Furthermore, the prevalence of Chinese payment apps such as Alipay and WeChat Pay often mean that there are no dollars to be had at all, as Chinese tourists need not exchange currencies, further reducing benefits to locals.

For scale, Chinese nationals made up more than one third of Cambodia’s international arrivals in pre-pandemic years, which highlights the risks associated with such tourism infrastructure projects, according to Chhay Sivlin, president of the Cambodia Association of Travel Agents.

“The Zero Dollar scheme remains a huge concern when it comes to Chinese investment in the country, which is why the government should implement certain restrictions when it comes to authorizing licenses to foreign investors to ensure their business practices will contribute to the local economy and industry,” Sivlin said.

Instead, Sivlin said that if the government hopes to develop Koh Kong’s tourism sector—as the construction of a new international airport, also by UDG, suggests—then the focus should be on the province’s natural environments and developing sustainable tourism products.

“With that said, too much ecotourism competition could pose as a negative impact for Koh Kong in regards [to local livelihoods] and its forests,” she said, noting that there is likely a limit to the viability of ecotourism projects in the province.

One of the more successful such projects in Koh Kong is the Cardamom Tented Camp. Established in a concession owned by conservation NGO Wildlife Alliance, operated by Yaana Ventures and managed by veteran wildlife photographer Allan Michaud, the camp has helped preserve some 18,000 hectares of Botum Sakor National Park—just over of 10 per cent of the park in total. But Michaud cautions that Chinese developments and Sub-decree No. 30 pose existential threats to his business model.

“It’s a little worrying as to what they’re planning to do,” said Michaud in reference to the sub-decree. “Botum Sakor National Park is an interesting microcosm of the whole situation—it’s 171,000 hectares, but 72 percent of it has already been leased out and most of that has been cut clear so a lot of it’s gone already.”

Neth Pheaktra, spokesperson for the Ministry of Environment, said the country had exceeded its 2020 Aichi Biodiversity Targets, which required protection of at least 17 per cent of terrestrial and inland water and 10 per cent of marine and coastal areas.

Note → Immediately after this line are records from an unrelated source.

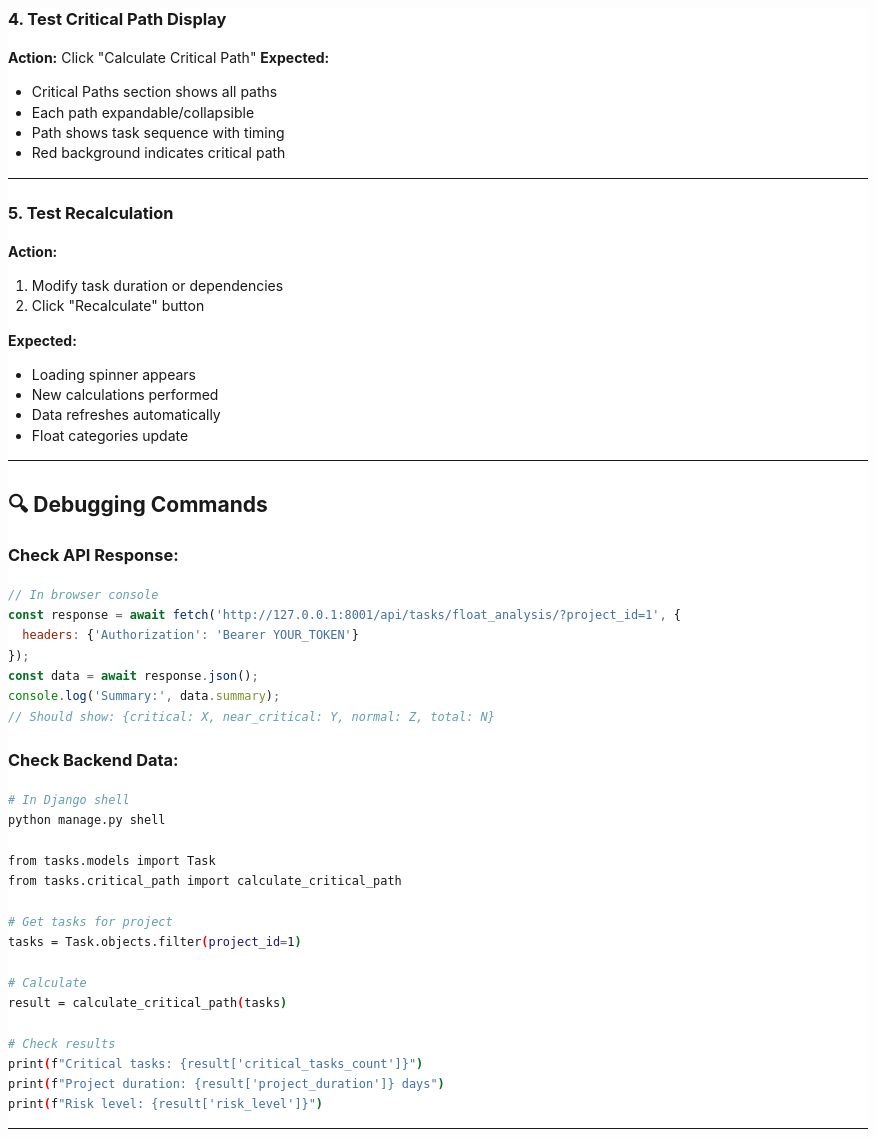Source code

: 
### 4. Test Critical Path Display

**Action:** Click "Calculate Critical Path"
**Expected:**
- Critical Paths section shows all paths
- Each path expandable/collapsible
- Path shows task sequence with timing
- Red background indicates critical path

---

### 5. Test Recalculation

**Action:**
1. Modify task duration or dependencies
2. Click "Recalculate" button

**Expected:**
- Loading spinner appears
- New calculations performed
- Data refreshes automatically
- Float categories update

---

## 🔍 Debugging Commands

### Check API Response:
```javascript
// In browser console
const response = await fetch('http://127.0.0.1:8001/api/tasks/float_analysis/?project_id=1', {
  headers: {'Authorization': 'Bearer YOUR_TOKEN'}
});
const data = await response.json();
console.log('Summary:', data.summary);
// Should show: {critical: X, near_critical: Y, normal: Z, total: N}
```

### Check Backend Data:
```bash
# In Django shell
python manage.py shell

from tasks.models import Task
from tasks.critical_path import calculate_critical_path

# Get tasks for project
tasks = Task.objects.filter(project_id=1)

# Calculate
result = calculate_critical_path(tasks)

# Check results
print(f"Critical tasks: {result['critical_tasks_count']}")
print(f"Project duration: {result['project_duration']} days")
print(f"Risk level: {result['risk_level']}")
```

---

Cambodian law prevents protected areas from being leased out, but the government has found means through which to circumvent this—largely in the form of economic land concessions. However, Sub-decree No. 30’s transformation of protected land into state-private land means it can now be rented or sold by the Koh Kong Provincial Administration.

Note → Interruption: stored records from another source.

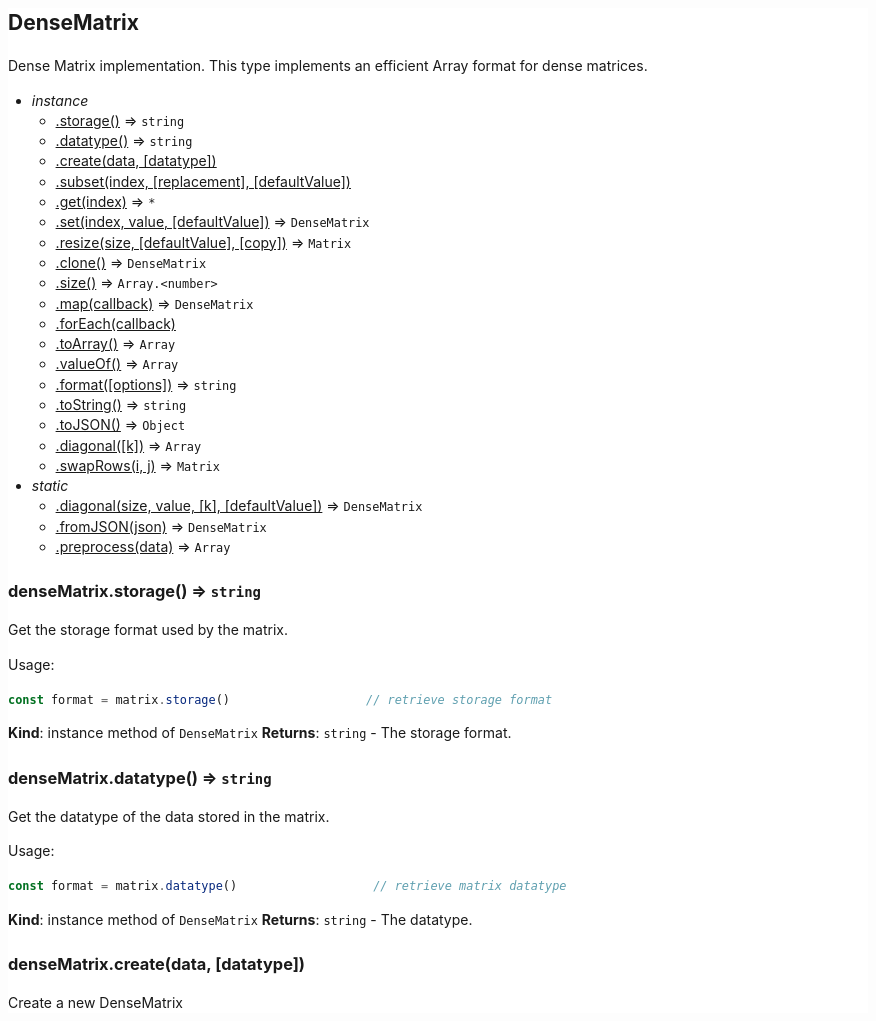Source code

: <a name="DenseMatrix"></a>
## DenseMatrix
Dense Matrix implementation. This type implements an efficient Array format
for dense matrices.

* _instance_
	* [.storage()](#DenseMatrix+storage) ⇒ <code>string</code>
	* [.datatype()](#DenseMatrix+datatype) ⇒ <code>string</code>
	* [.create(data, [datatype])](#DenseMatrix+create)
	* [.subset(index, [replacement], [defaultValue])](#DenseMatrix+subset)
	* [.get(index)](#DenseMatrix+get) ⇒ <code>\*</code>
	* [.set(index, value, [defaultValue])](#DenseMatrix+set) ⇒ <code>DenseMatrix</code>
	* [.resize(size, [defaultValue], [copy])](#DenseMatrix+resize) ⇒ <code>Matrix</code>
	* [.clone()](#DenseMatrix+clone) ⇒ <code>DenseMatrix</code>
	* [.size()](#DenseMatrix+size) ⇒ <code>Array.&lt;number&gt;</code>
	* [.map(callback)](#DenseMatrix+map) ⇒ <code>DenseMatrix</code>
	* [.forEach(callback)](#DenseMatrix+forEach)
	* [.toArray()](#DenseMatrix+toArray) ⇒ <code>Array</code>
	* [.valueOf()](#DenseMatrix+valueOf) ⇒ <code>Array</code>
	* [.format([options])](#DenseMatrix+format) ⇒ <code>string</code>
	* [.toString()](#DenseMatrix+toString) ⇒ <code>string</code>
	* [.toJSON()](#DenseMatrix+toJSON) ⇒ <code>Object</code>
	* [.diagonal([k])](#DenseMatrix+diagonal) ⇒ <code>Array</code>
	* [.swapRows(i, j)](#DenseMatrix+swapRows) ⇒ <code>Matrix</code>
* _static_
	* [.diagonal(size, value, [k], [defaultValue])](#DenseMatrix.diagonal) ⇒ <code>DenseMatrix</code>
	* [.fromJSON(json)](#DenseMatrix.fromJSON) ⇒ <code>DenseMatrix</code>
	* [.preprocess(data)](#DenseMatrix.preprocess) ⇒ <code>Array</code>

<a name="DenseMatrix+storage"></a>
### denseMatrix.storage() ⇒ <code>string</code>
Get the storage format used by the matrix.

Usage:

```js
const format = matrix.storage()                   // retrieve storage format
```

**Kind**: instance method of <code>DenseMatrix</code> 
**Returns**: <code>string</code> - The storage format.  
<a name="DenseMatrix+datatype"></a>
### denseMatrix.datatype() ⇒ <code>string</code>
Get the datatype of the data stored in the matrix.

Usage:

```js
const format = matrix.datatype()                   // retrieve matrix datatype
```

**Kind**: instance method of <code>DenseMatrix</code> 
**Returns**: <code>string</code> - The datatype.  
<a name="DenseMatrix+create"></a>
### denseMatrix.create(data, [datatype])
Create a new DenseMatrix
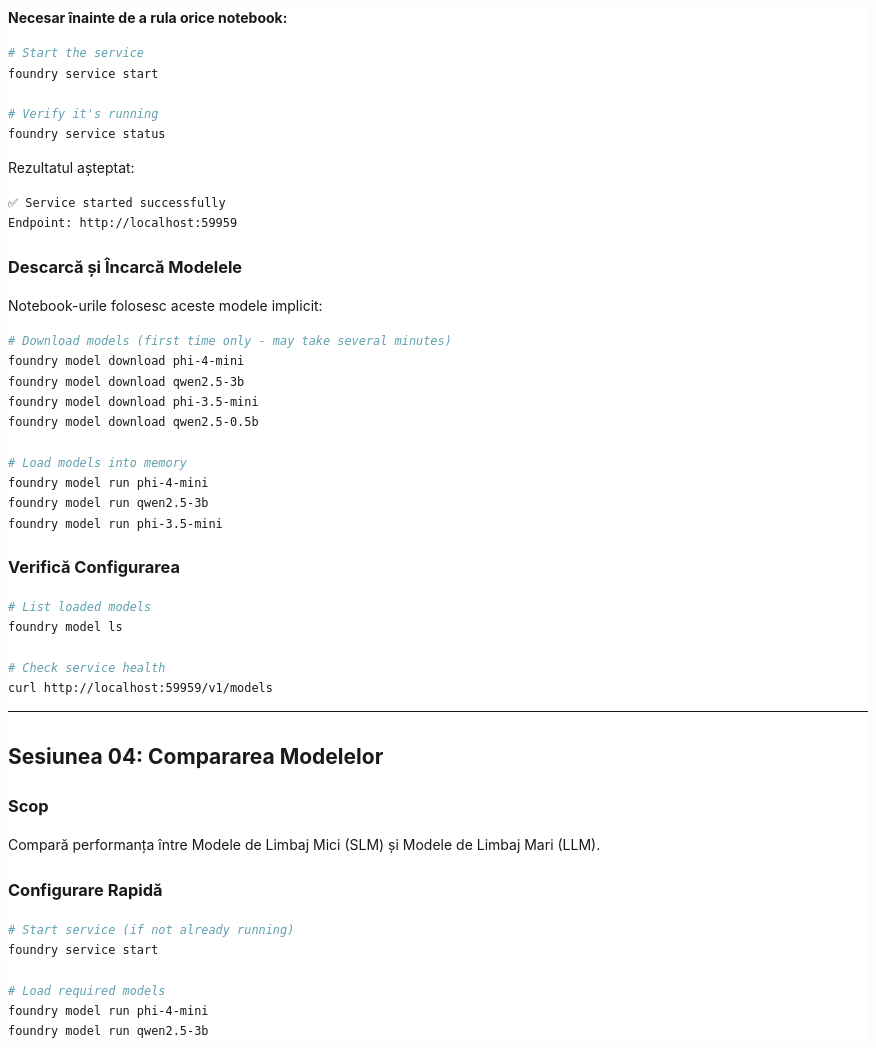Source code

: **Necesar înainte de a rula orice notebook:**

```bash
# Start the service
foundry service start

# Verify it's running
foundry service status
```

Rezultatul așteptat:
```
✅ Service started successfully
Endpoint: http://localhost:59959
```

### Descarcă și Încarcă Modelele

Notebook-urile folosesc aceste modele implicit:

```bash
# Download models (first time only - may take several minutes)
foundry model download phi-4-mini
foundry model download qwen2.5-3b
foundry model download phi-3.5-mini
foundry model download qwen2.5-0.5b

# Load models into memory
foundry model run phi-4-mini
foundry model run qwen2.5-3b
foundry model run phi-3.5-mini
```

### Verifică Configurarea

```bash
# List loaded models
foundry model ls

# Check service health
curl http://localhost:59959/v1/models
```

---

## Sesiunea 04: Compararea Modelelor

### Scop
Compară performanța între Modele de Limbaj Mici (SLM) și Modele de Limbaj Mari (LLM).

### Configurare Rapidă

```bash
# Start service (if not already running)
foundry service start

# Load required models
foundry model run phi-4-mini
foundry model run qwen2.5-3b
```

A lease, Michaud said, is a somewhat disingenuous term for what happens in Koh Kong since often the leased land is cleared of any and all forest.

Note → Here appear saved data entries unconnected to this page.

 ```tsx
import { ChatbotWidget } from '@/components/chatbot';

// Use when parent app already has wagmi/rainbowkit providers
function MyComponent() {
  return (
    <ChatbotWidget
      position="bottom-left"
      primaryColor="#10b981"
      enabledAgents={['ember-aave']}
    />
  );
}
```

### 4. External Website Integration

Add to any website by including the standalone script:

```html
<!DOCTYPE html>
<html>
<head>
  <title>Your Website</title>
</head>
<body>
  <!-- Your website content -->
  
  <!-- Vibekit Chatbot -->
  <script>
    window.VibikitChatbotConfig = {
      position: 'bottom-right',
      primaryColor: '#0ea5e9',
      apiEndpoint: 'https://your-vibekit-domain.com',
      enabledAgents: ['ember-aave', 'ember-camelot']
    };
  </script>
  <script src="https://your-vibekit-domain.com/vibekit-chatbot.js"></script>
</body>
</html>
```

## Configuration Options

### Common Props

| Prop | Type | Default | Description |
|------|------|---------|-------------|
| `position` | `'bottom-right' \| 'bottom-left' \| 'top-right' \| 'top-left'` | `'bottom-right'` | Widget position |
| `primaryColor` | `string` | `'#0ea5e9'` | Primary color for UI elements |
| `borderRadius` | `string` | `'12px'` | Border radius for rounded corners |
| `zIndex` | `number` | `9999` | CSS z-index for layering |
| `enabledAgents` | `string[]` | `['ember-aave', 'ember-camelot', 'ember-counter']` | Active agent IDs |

“It’s all very well having a big resort, but if there’s nothing for anyone to do, you’re a bit screwed,” he said. “This is my concern, that very little of the national park is being protected.”

“We have staff from Tatai and a lot of people there are upset due to recent land grabs as part of the sub-decree,” Michaud said. “It’s a very popular area, a very pretty valley, but the beauty of these places soon disappears because they’re so busy developing the hell out of everything that you end up with a mess. There needs to be some care over how they develop things and this is the worry.”

That lack of care is something Michaud already seen with relocations along the road that Seat and his community live on. Unsuitable for farming, many in the community are now engaged in illegal logging and poaching.

“This worries us as it’ll probably mean more snares everywhere and while our area’s not tiny, it can’t stand that kind of pressure if everyone moving in along that border starts snaring—they’ll kill everything,” Michaud said.

This story was published with permission from Mongabay.com.